**Requirement**
Locate the string "were" in the records below. Copy every line where it occurs.

(Saved data entries)
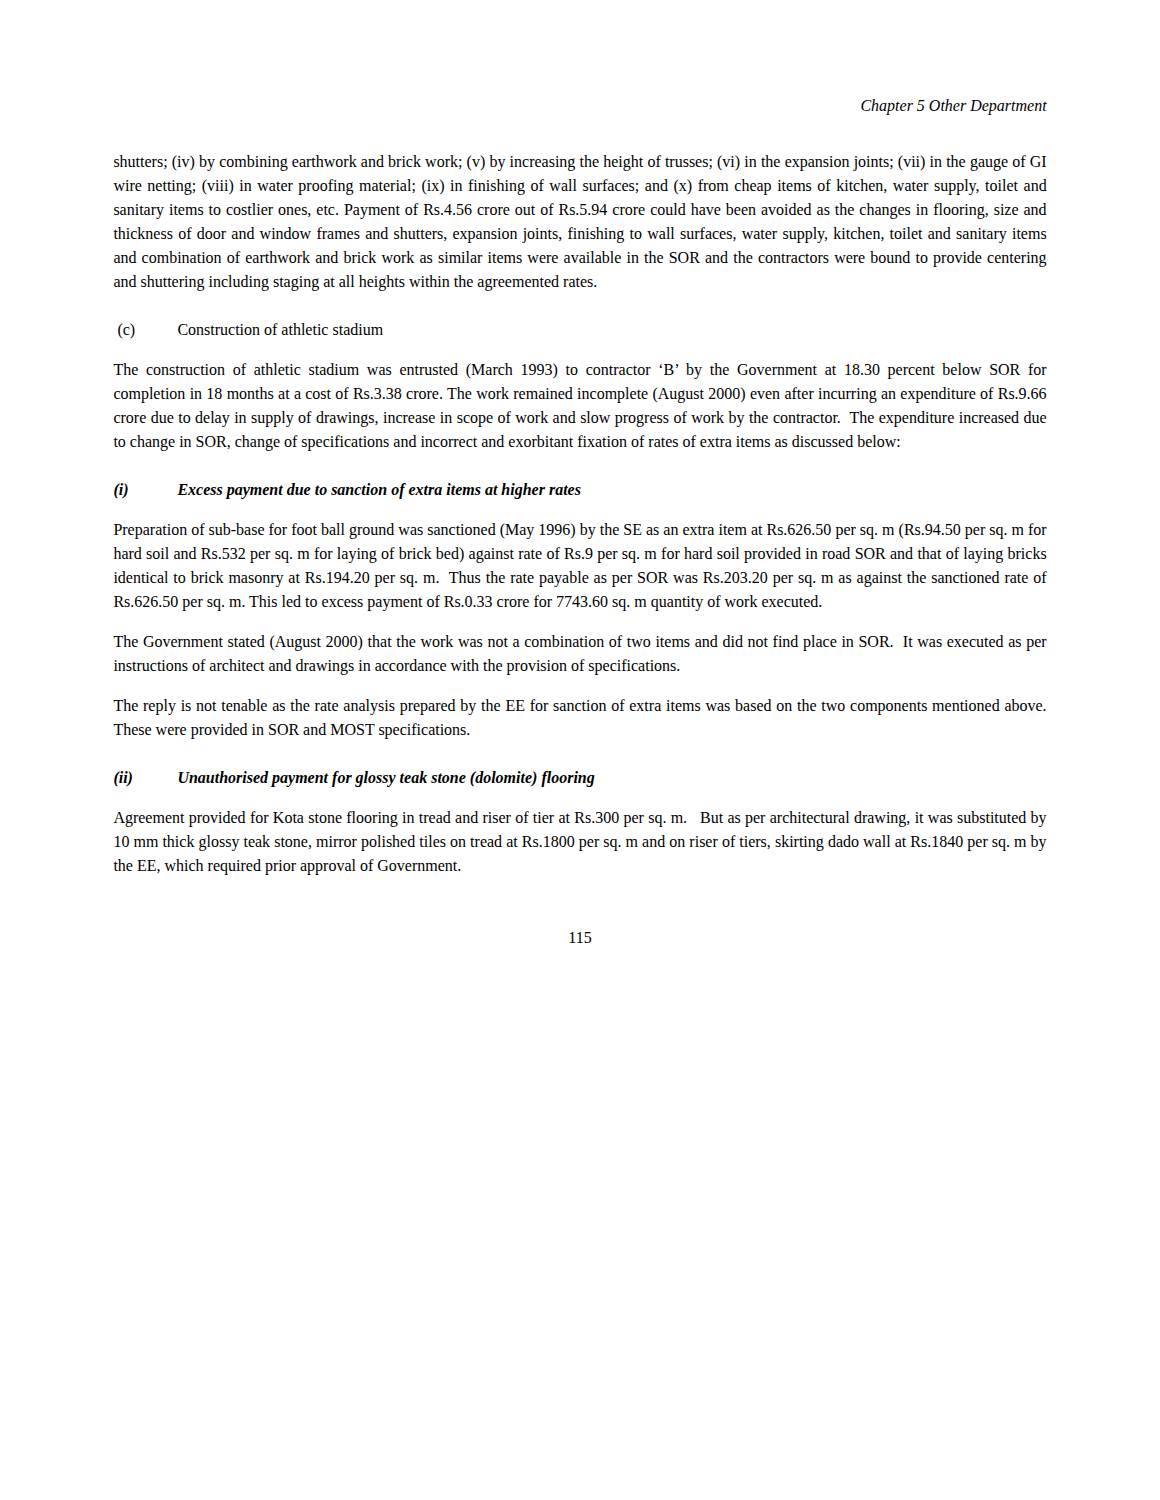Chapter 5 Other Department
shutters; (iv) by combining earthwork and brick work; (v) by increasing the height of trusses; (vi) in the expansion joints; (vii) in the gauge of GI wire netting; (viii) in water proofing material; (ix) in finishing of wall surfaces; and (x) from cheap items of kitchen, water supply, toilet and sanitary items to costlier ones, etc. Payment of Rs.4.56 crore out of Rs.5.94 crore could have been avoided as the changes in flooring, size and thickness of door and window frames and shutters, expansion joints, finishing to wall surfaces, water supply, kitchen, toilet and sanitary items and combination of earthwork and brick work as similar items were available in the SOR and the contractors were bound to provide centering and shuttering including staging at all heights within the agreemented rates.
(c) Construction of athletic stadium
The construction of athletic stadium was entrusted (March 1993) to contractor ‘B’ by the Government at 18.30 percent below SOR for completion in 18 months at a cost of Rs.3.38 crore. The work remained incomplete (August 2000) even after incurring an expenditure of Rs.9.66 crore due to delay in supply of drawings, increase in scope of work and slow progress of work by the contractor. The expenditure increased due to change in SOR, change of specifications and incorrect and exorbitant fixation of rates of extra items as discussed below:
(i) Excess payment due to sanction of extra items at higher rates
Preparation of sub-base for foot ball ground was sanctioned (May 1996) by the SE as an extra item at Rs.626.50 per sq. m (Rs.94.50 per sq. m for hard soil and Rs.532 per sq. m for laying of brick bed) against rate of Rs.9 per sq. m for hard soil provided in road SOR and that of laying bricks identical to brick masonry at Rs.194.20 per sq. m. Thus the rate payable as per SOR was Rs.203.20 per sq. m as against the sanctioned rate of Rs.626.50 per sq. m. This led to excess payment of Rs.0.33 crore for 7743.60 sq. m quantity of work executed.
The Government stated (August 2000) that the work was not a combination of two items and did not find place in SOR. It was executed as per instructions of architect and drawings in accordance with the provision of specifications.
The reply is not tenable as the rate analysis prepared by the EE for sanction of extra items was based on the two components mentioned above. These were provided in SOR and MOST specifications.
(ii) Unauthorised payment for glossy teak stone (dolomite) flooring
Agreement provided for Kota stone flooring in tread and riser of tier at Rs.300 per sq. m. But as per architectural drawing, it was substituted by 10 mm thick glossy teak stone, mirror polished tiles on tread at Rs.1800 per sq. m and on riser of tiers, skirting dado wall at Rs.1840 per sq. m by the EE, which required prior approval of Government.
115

==

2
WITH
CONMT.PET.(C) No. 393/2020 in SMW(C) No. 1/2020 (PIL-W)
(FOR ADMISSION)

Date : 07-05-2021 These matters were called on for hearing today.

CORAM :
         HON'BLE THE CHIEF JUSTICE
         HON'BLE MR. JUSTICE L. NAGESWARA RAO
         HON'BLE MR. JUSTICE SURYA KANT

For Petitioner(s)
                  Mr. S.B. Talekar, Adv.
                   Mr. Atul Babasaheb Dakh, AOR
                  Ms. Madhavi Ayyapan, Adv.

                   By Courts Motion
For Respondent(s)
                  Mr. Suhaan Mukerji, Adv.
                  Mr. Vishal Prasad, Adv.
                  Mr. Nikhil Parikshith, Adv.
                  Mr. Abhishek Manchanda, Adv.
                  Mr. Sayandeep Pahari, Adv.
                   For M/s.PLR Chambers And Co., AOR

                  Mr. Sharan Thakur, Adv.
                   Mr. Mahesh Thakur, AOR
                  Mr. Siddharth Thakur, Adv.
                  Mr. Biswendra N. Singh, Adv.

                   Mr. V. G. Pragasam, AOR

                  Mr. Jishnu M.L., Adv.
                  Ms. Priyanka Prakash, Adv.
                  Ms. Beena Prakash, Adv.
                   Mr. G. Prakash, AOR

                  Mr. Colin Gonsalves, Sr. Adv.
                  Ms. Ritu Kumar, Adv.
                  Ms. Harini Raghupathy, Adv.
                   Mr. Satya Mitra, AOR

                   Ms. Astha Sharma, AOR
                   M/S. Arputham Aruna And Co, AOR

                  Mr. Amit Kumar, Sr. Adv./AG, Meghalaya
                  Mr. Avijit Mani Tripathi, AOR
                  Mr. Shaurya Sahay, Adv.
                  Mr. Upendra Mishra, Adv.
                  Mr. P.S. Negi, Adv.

---

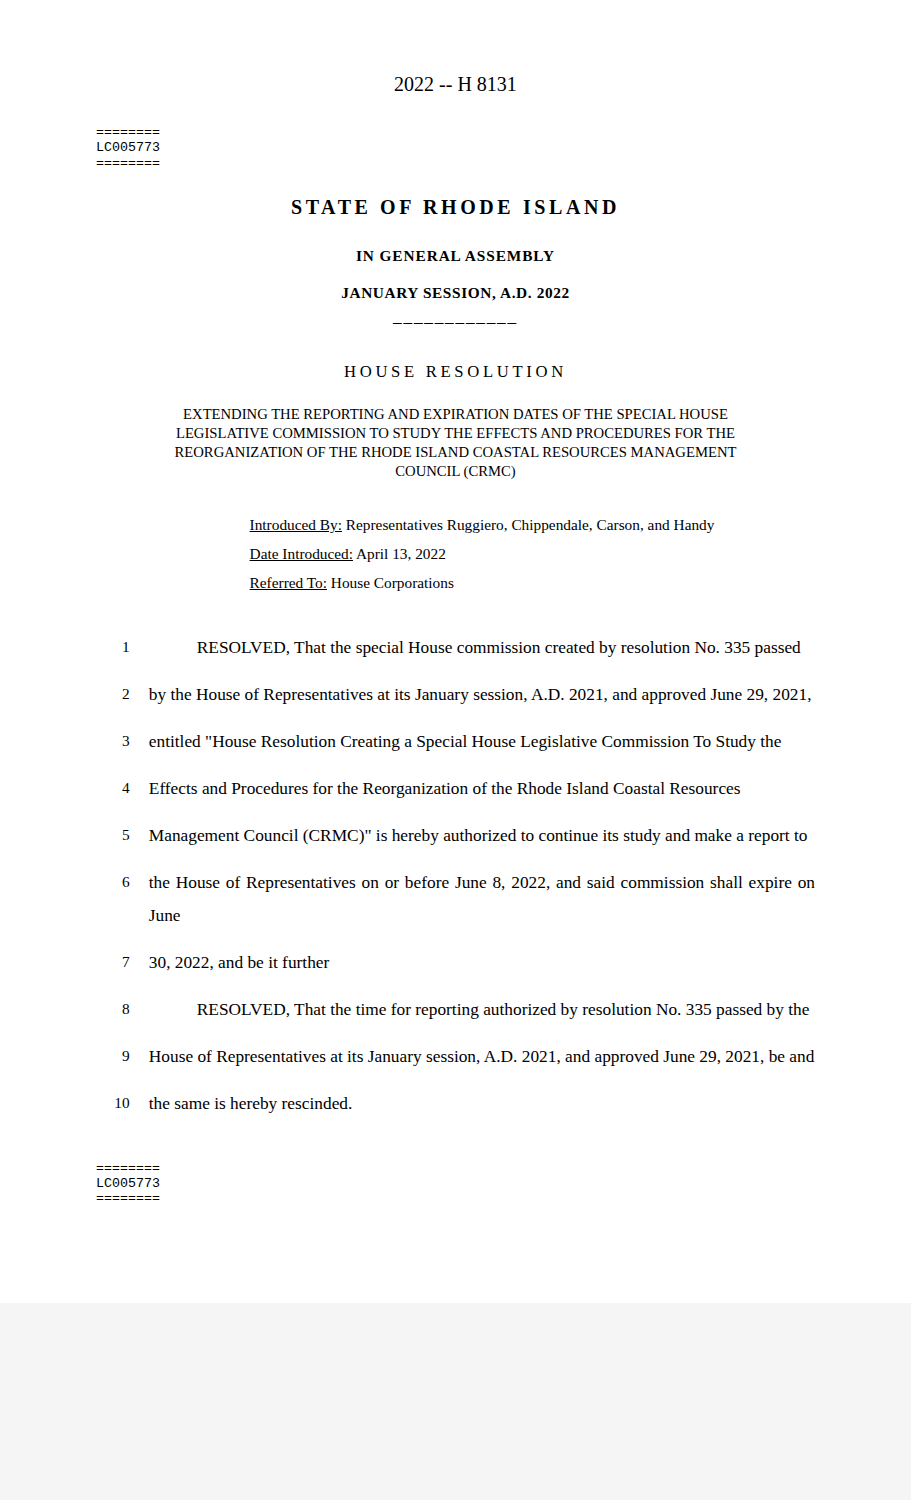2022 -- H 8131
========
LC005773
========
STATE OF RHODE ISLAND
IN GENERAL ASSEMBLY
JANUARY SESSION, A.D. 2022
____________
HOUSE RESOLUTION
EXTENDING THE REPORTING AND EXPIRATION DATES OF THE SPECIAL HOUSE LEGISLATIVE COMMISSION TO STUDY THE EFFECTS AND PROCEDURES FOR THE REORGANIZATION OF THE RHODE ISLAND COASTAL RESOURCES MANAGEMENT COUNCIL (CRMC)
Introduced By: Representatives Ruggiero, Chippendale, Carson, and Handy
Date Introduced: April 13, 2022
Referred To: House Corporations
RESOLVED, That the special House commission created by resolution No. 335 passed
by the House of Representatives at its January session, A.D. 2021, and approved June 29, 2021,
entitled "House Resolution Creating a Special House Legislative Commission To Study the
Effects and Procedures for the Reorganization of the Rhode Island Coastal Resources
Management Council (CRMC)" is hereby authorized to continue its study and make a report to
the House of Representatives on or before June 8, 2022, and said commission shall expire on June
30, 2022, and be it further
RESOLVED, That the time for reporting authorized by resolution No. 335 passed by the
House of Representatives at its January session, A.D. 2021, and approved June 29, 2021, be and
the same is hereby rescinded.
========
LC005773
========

**Output for this exercise**
shutters; (iv) by combining earthwork and brick work; (v) by increasing the height of trusses; (vi) in the expansion joints; (vii) in the gauge of GI wire netting; (viii) in water proofing material; (ix) in finishing of wall surfaces; and (x) from cheap items of kitchen, water supply, toilet and sanitary items to costlier ones, etc. Payment of Rs.4.56 crore out of Rs.5.94 crore could have been avoided as the changes in flooring, size and thickness of door and window frames and shutters, expansion joints, finishing to wall surfaces, water supply, kitchen, toilet and sanitary items and combination of earthwork and brick work as similar items were available in the SOR and the contractors were bound to provide centering and shuttering including staging at all heights within the agreemented rates.
The reply is not tenable as the rate analysis prepared by the EE for sanction of extra items was based on the two components mentioned above. These were provided in SOR and MOST specifications.
Date : 07-05-2021 These matters were called on for hearing today.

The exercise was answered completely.